Webfaction was awesome
I believe that many of you share my feelings when you first heard that GoDaddy bought Webfaction. Webfaction has been my favorite hosting platform in business and private. Back then I was so convienced of the quality of Webfaction platform and customer service that we decided to put tens of clients to Webfaction hosting. To be honest, maybe over hundred.
It was so easy to ramp up usage as your costs don’t go up every time you want to test something. In case that you’ve tens of simple wordpress (or similar) sites even the smallest hosting plan goes just fine without any additional costs. Because low usage sites doesn’t generate memory or disk usage that much. And thats about all that generates costs in Webfaction.
Webfaction not so awesome
Well. A week ago Webfaction sent an email to its users. Hello all, we are about to migrate your accounts to tsoHost (UK) . It makes sense. Godaddy doesn’t want to have competing hosting companies under its umbrella. They want to get synergy out of its companies.
Unfortunately, tsoHosting is not very appealing for me. I don’t know what would be the migration plan as it was not described in the migration email. But from pricing perspective Ultimate would be the similar level than my Webfaction account.
And they have those numbers in their pricing. 10 hosted websites. Free standard SSL (for first year). 3 Migrations. Etc. Those numbers I don’t like as I’m coming from Webfaction where you could host 1000 websites in your account if you wanted to. Even though my needs are quite simple nowadays I still want feel the freedom.
Earlier I’ve been able to provide hosting to my hobby clubs etc because why not. I want to be that great guy in the future too.
The best managed shared hosting
So I started googling. Good Webfaction Alternative. Well, the results are poisoned with big players in the market. A lot of marketing sites of big players and too much noise. There’s so many hosting companies that you literally get millions of theoritically relevant results.

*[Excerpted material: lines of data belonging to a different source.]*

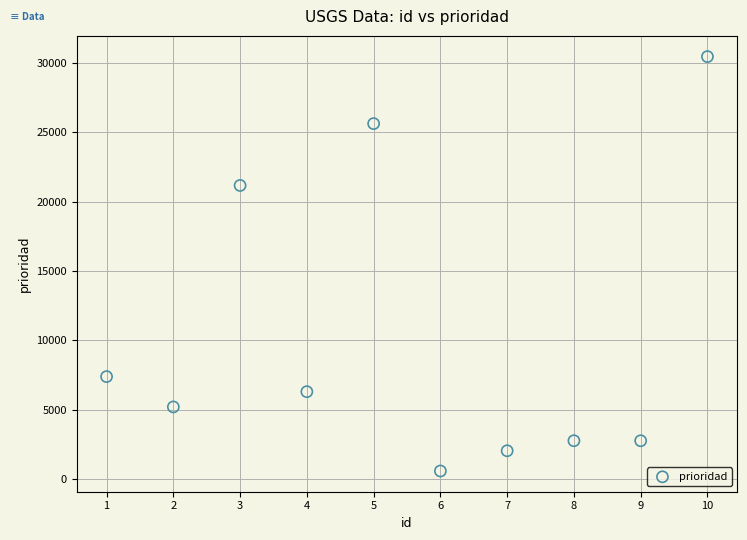

What is the range of X values (max minus min)?

9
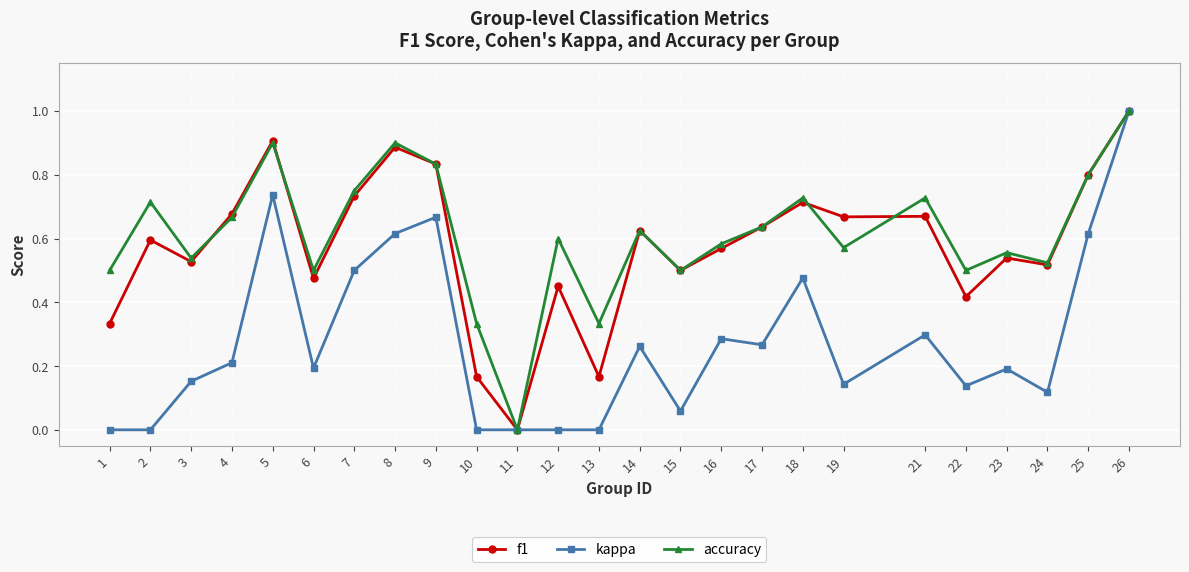

Which series changed the most between 4 and 19?

accuracy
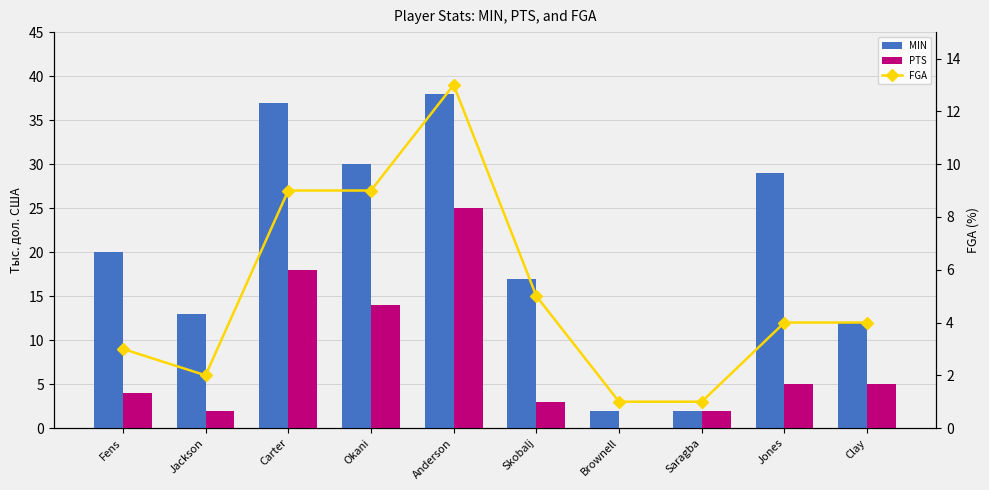

Reading left to right, transcribe all the data shown in this chart.

MIN: Fens=20	Jackson=13	Carter=37	Okani=30	Anderson=38	Skobalj=17	Brownell=2	Saragba=2	Jones=29	Clay=12
PTS: Fens=4	Jackson=2	Carter=18	Okani=14	Anderson=25	Skobalj=3	Brownell=0	Saragba=2	Jones=5	Clay=5
FGA: Fens=3	Jackson=2	Carter=9	Okani=9	Anderson=13	Skobalj=5	Brownell=1	Saragba=1	Jones=4	Clay=4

So, I didn’t do anything. Too much choices and all them seem to be bad.
A bit later I tried again. Twitter this time. Where would I go if I wanted to change hosting company but wanted to keep similar service than with Webfaction?

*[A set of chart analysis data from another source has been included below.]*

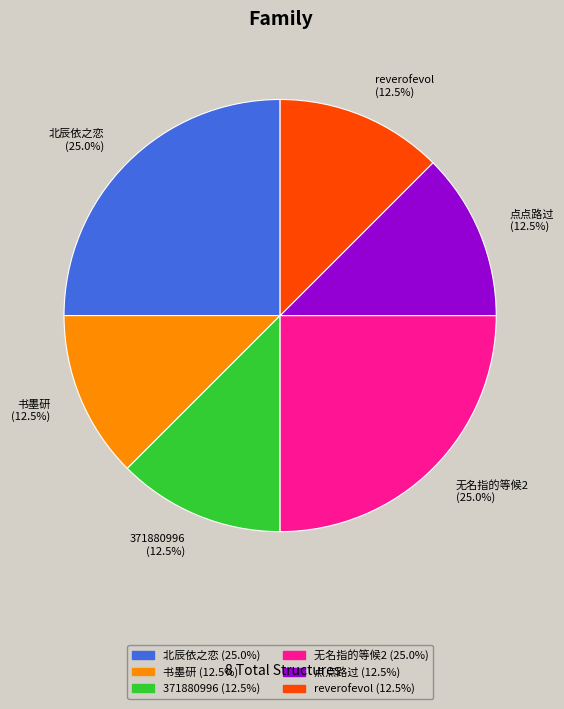

Approximately how many times larger is the value at 书墨研 compared to 无名指的等候2?

0.5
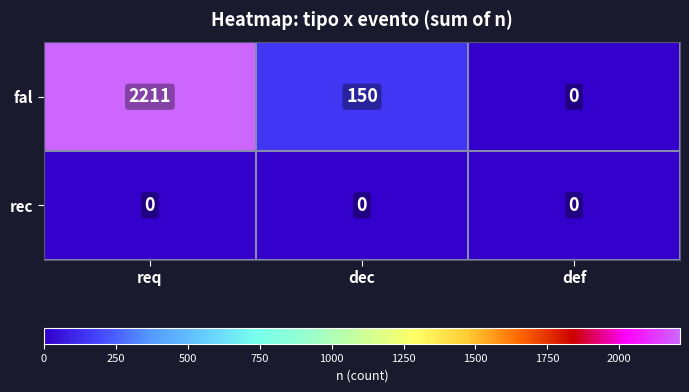

What is the highest value of the fal series?

2211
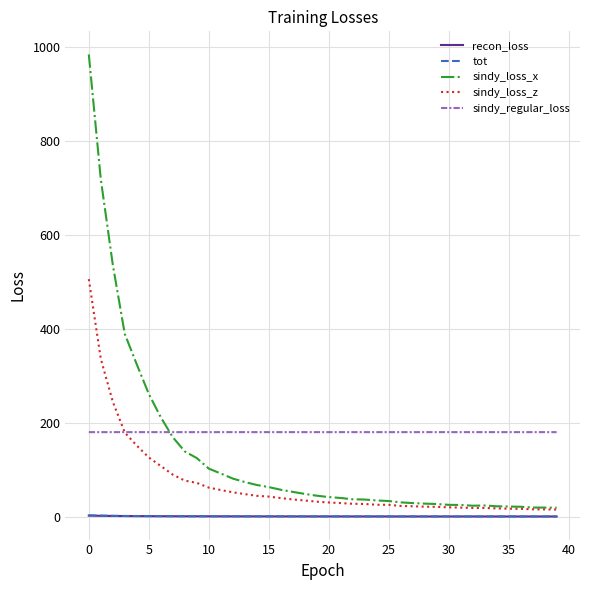

Which series has the widest spread of values?

sindy_loss_x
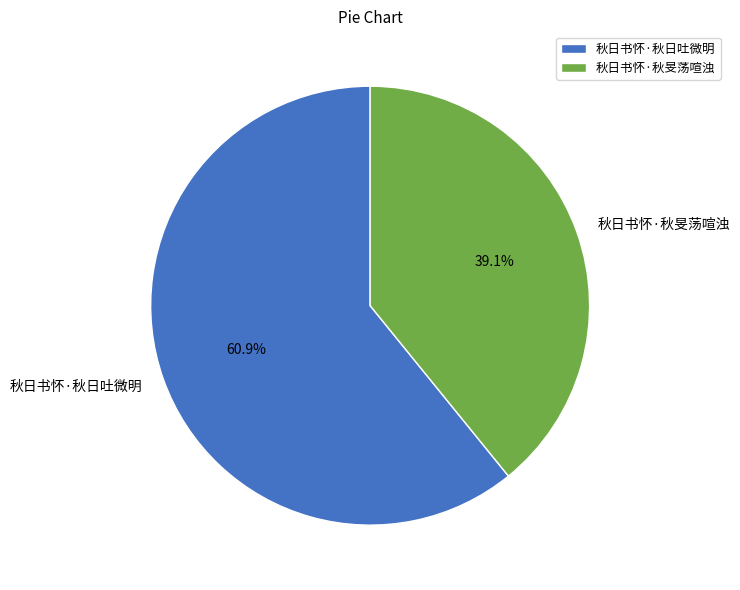

What percentage do 秋日书怀·秋旻荡喧浊 and 秋日书怀·秋日吐微明 together represent?

100.0%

Soon I got responses (surprising actually). There happens to be a one-and-half year old company founded by people left Webfaction. The business idea is very same. Simple pricing. Lot’s of tools for developers and admins. Easy setup. Very predictable pricing. All that Webfaction had but design is better and tech behind the solution is better and more up to date.
It’s called Opalstack. They have servers in United States, Germany, Amsterdam, and Singapore. They probably will have more in the future. And they’ve really good customer support. Automatic Let’s Encrypt certificates (no limits) and if you need something they don’t have, you can install it to your user. Rather than trying to limit you they actually support you in all these tasks – even weird ones.

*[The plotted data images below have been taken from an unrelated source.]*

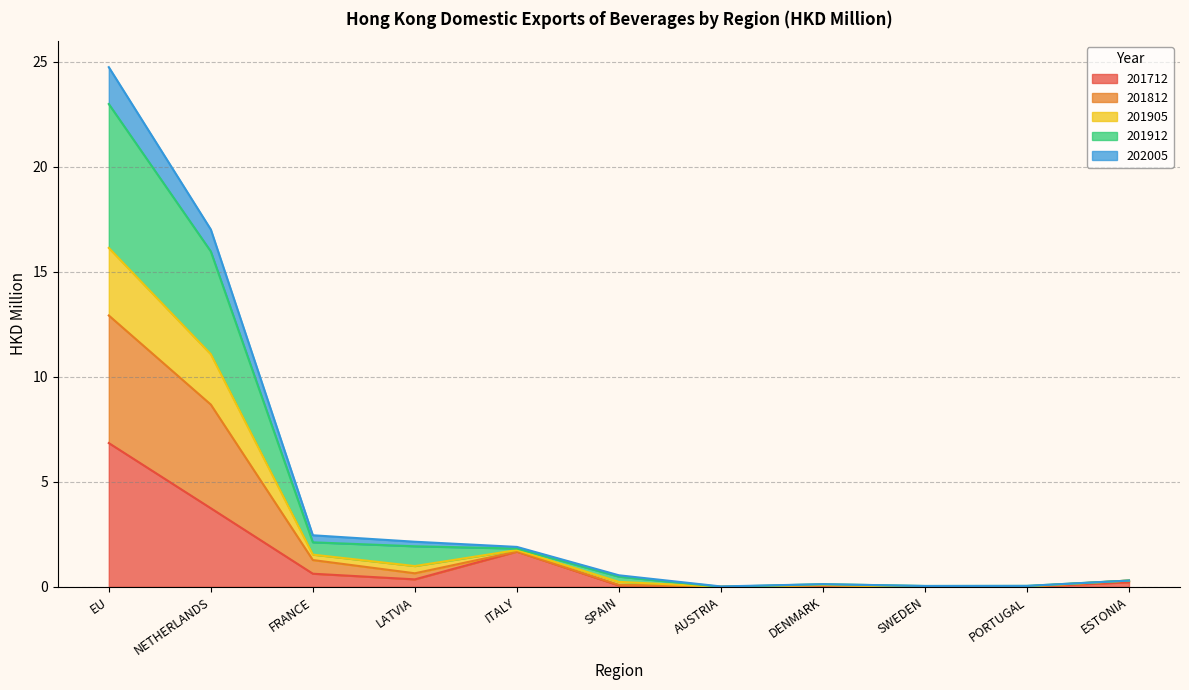

At which category is the sum across all series the highest?

EU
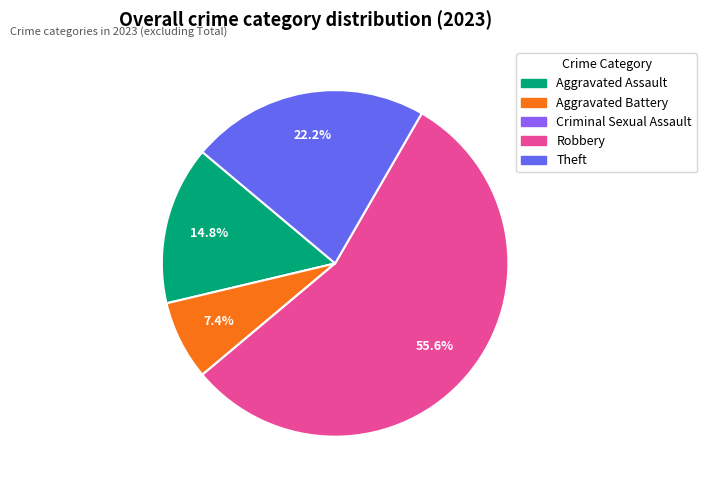

Which category has the biggest portion of the pie?

Robbery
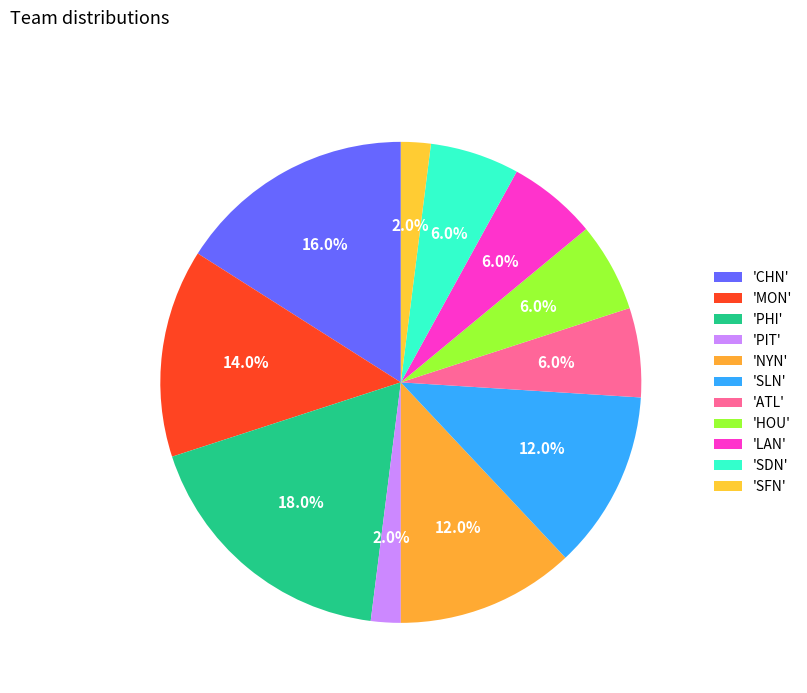

Which category has the smallest portion of the pie?

PIT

I personally believe that for people like me who don’t want to spend time upgrading OSes in VPSes this kind of managed shared hosting is very good way to fulfill all the needs. And for people that cannot really use cloud native components. As they’re not very cheap if you want to run your own WordPress or similar.
I don’t anymore have clients to put there (I’ve changed jobs). I definately would give them a chance even for that case. My experience of customer support is pretty awesome. They answer very fast and in multiple channels. Even though I’ve had also problems with my sites I’ve got always support in minutes.